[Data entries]
##############################

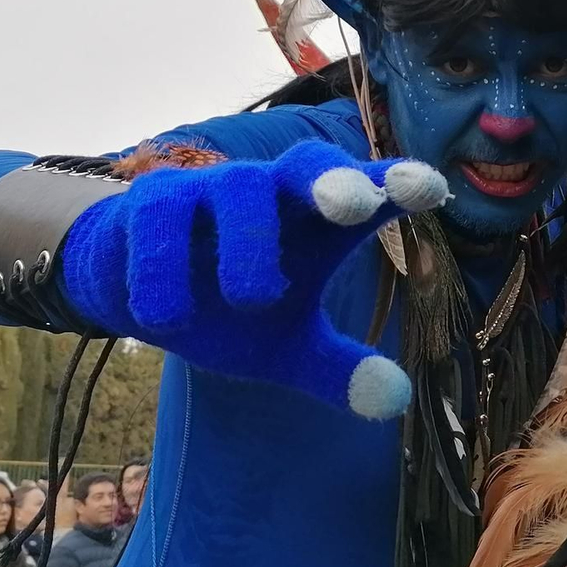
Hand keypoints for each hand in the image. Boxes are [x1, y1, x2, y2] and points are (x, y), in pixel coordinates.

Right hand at [65, 141, 447, 416]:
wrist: (137, 296)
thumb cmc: (232, 312)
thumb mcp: (288, 348)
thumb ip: (338, 369)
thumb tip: (395, 401)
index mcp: (316, 222)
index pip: (365, 191)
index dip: (394, 184)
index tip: (429, 189)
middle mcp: (270, 193)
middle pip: (305, 165)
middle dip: (332, 181)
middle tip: (354, 206)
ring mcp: (208, 190)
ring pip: (237, 188)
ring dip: (249, 243)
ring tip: (256, 301)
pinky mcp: (150, 203)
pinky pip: (159, 221)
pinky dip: (165, 271)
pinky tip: (166, 318)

##############################

Task statement
Start at the line with "index pip: (365, 191)" and stop at the end of the records. Write those lines out exactly and add nothing.

Solution for this problem
index pip: (365, 191)
index dip: (394, 184)
index tip: (429, 189)
middle mcp: (270, 193)
middle pip: (305, 165)
middle dip: (332, 181)
middle tip: (354, 206)
ring mcp: (208, 190)
ring pip: (237, 188)
ring dip: (249, 243)
ring tip: (256, 301)
pinky mcp: (150, 203)
pinky pip: (159, 221)
pinky dip: (165, 271)
pinky tip: (166, 318)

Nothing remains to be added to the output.